Изменить размер шрифта - +
Только в последнем, окончательном — «Золотой теленок» — с полной ясностью отразилась идея романа. Власть золотого тельца кончилась в нашей стране. Магический «Сезам, отворись!», волшебные слова «Я заплачу сколько угодно!» потеряли свою силу. Золотой телец превратился в тихого, пугливого теленка.

И Бендер загрустил, сдался. Он впервые пообедал без водки и оставил чемодан в номере. А потом долго сидел на подоконнике, с интересом рассматривая обыкновенных прохожих, которые прыгали в автобус, как белки. Как должен был разрешиться этот кризис по логике жизни, по логике характера?

Роман был закончен, сдан в журнал «Тридцать дней», а Ильфа и Петрова все еще что-то не удовлетворяло в нем. Л. Митницкий, сотрудничавший тогда в «Рабочей газете» (на ее страницах выступал и Евгений Петров), вспоминает, как Петров ходил мрачный и жаловался, что «великого комбинатора» не понимают, что они не намеревались его поэтизировать. Роман уже печатался, когда авторы снова вернулись к нему, чтобы решительно переделать концовку. Была снята последняя, 35-я глава и вместо нее дописаны две другие. Образ «великого комбинатора» приобрел некоторые новые штрихи, а в связи с этим неуловимо изменилось все освещение его фигуры.

Первый вариант концовки «Золотого теленка» сохранился. Остап смирился здесь, окончательно признав поражение золотого тельца, которому он так верно, так долго служил.

«— Мне тридцать три года, — грустно говорит он Зосе, — возраст Исуса Христа. А что я сделал до сих пор? Учения я не создал, учеников разбазарил, мертвого не воскресил.

— Вы еще воскресите мертвого, — воскликнула Зося, смеясь.

— Нет, — сказал Остап, — не выйдет. Я всю жизнь пытался это сделать, но не смог. Придется переквалифицироваться в управдомы».

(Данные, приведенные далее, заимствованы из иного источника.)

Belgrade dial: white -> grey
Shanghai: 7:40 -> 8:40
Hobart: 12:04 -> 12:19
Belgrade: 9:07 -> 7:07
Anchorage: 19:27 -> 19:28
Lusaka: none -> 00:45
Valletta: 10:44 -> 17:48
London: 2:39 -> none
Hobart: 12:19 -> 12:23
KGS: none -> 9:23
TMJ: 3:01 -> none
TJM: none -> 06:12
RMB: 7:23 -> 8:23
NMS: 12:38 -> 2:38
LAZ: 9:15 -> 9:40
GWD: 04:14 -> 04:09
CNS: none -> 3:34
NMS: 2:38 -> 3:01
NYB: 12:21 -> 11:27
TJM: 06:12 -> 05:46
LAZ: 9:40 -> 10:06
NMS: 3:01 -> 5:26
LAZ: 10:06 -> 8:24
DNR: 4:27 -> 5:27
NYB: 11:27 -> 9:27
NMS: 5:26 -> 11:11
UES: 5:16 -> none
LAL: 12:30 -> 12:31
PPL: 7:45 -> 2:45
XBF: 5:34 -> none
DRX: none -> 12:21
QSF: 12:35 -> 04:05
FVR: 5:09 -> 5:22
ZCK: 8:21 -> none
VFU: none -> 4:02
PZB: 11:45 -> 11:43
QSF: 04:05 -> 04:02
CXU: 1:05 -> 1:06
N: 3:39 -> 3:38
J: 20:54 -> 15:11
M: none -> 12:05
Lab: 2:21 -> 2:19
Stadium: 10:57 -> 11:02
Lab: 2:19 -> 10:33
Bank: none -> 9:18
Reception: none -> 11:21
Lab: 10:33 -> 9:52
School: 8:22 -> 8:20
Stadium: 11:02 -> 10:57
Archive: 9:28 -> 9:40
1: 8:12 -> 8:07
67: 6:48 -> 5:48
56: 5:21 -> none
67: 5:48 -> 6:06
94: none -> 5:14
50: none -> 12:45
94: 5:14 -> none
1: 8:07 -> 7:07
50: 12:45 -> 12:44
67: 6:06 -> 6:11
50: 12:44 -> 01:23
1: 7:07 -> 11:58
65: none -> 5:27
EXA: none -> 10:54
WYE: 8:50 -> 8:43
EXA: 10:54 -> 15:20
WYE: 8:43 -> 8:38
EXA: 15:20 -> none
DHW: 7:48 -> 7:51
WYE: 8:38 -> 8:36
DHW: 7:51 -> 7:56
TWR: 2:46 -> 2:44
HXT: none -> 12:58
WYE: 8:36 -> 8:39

С таким остроумием и изобретательностью добытый миллион ушел по адресу: «Ценная. Москва. Наркому финансов». Остап женился на любимой и по-прежнему любящей его Зосе. И когда они стоят — он, так и не купивший второй шубы, в продуваемом ветром макинтоше, и она, в своем шершавом пальтеце короче платья и беретике с детским помпоном, только что вышедшие из загса, — читателю становится жаль этого стяжателя-бессребреника, бескорыстного рыцаря золотого тельца, и осуждать его или иронизировать над ним больше не хочется.

Нельзя сказать, чтобы в этой концовке совершенно не было логики. Очищающий огонь революции переплавлял и не таких людей, как Бендер. А. В. Луначарский писал, что реально, возможно, хотя и трудно, Ильфу и Петрову, если они задумают третий роман, привести Бендера в ряды строителей социализма. Сами сатирики, посетив в 1933 г. Беломорско-Балтийский канал, писали: «Мы увидели своего героя и множество людей куда более опасных в прошлом, чем он. И всего только за полтора года великого строительства канала они совершили тот путь, о котором автор никак не рискнул бы начать рассказ, не написав предварительно: „Прошло двадцать лет…“».

Но тот ракурс, в котором дали Ильф и Петров своего героя в новых заключительных главах, помог сделать этот образ резче, убедительней и обобщенней. Новым поворотом действия ему придано больше жесткости и непримиримости, а в связи с этим более жестким и непримиримым стало отношение к нему авторов.

Остап может сделать такой жест — оставить чемодан с миллионом на четверть часа или даже отправить его наркому финансов. Он склонен к картинным поступкам, это в его характере — созвать на банкет весь поезд или подарить китайскую вазу номерному. Но отправить деньги всерьез, отказаться всерьез от миллиона — для него невозможно. Он мгновенно спохватится: «Тоже, апостол Павел нашелся, — шептал он, перепрыгивая через клумбы городского сада.